LODACE
La conjuration d’Amboise, près de Blois, trouve une fin tragique qui ouvre de sanglantes guerres de religion.
Les protestants français avaient accueilli avec soulagement la mort d’Henri II en 1559. Mais les Guise conservent la suprématie politique, et la situation ne s’améliore pas, comme le prouvent l’exécution du conseiller Anne Du Bourg en 1559 et, la même année, la déclaration de Villers-Cotterêts. Or le groupe protestant a rapidement évolué depuis le milieu du siècle. Il a été rejoint par un nombre important de nobles et de soldats "qui avaient changé de foi sans avoir changé d’âme". La haine des Guise conduit, en outre, nombre de "malcontents" dans les rangs de l’opposition.
Le protestantisme français, cessant d’être exclusivement une Église, est devenu un parti. On songe à la révolte ouverte, d’autant que certains princes du sang huguenots semblent légitimer les tentatives dirigées contre les Guise "usurpateurs". Certains hommes d’église recommandent le recours aux armes, que justifient de leur côté les théologiens de Strasbourg. Calvin et Coligny semblent avoir été beaucoup plus réticents. Aussi les princes du sang, Antoine de Bourbon et le prince de Condé, n’osent-ils s’attaquer ouvertement aux Guis ; ils se contentent de laisser se dérouler le procès secret de leurs adversaires.
L’exécution de la condamnation est confiée à un gentilhomme réfugié à Genève : La Renaudie.
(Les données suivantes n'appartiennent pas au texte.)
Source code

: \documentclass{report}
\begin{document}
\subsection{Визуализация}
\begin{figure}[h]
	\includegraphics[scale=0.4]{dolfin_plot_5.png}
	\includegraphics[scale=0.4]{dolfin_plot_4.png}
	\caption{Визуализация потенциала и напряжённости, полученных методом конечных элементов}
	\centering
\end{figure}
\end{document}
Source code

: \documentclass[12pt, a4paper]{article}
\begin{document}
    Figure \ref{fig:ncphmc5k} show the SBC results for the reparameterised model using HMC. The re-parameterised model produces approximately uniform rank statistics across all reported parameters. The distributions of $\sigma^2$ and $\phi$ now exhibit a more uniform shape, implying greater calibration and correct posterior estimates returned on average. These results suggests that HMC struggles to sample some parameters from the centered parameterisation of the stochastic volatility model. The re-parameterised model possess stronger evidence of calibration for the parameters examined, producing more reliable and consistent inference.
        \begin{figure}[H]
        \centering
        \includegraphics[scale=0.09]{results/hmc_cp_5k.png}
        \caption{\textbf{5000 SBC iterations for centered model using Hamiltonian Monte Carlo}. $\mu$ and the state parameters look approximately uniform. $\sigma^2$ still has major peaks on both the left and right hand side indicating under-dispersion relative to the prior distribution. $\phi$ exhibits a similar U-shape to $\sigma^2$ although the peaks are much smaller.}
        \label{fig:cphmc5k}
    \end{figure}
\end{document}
Après un simulacre d’états généraux secrets réunis à Nantes, le complot aboutit à ce qu’il est convenu d’appeler la "conjuration d’Amboise". Ayant recruté quelque cinq cents gentilshommes, La Renaudie se propose de surprendre la Cour dans la ville ouverte de Blois, le 6 mai 1560.
Mais les Guise sont renseignés par de multiples canaux : avis venus d’Allemagne, révélations volontaires de l’avocat parisien huguenot des Avenelles, puis d’un gentilhomme du duc de Nevers, avertissements du cardinal de Granvelle, ministre de Philippe II. La Cour s’enferme à Amboise. La Renaudie se contente de changer ses plans : introduction clandestine d’un groupe de cinquante hommes chargés d’ouvrir les portes, attaque extérieure. Mais de Lignières trahit. Les principaux lieutenants de La Renaudie sont arrêtés dans la maison forte de Noizay, ce qui provoque la fuite des clandestins. L’attaque a cependant lieu, mais, mal organisée, échoue. La cavalerie des Guise ramasse aisément les fuyards. La Renaudie est tué le 19 mars.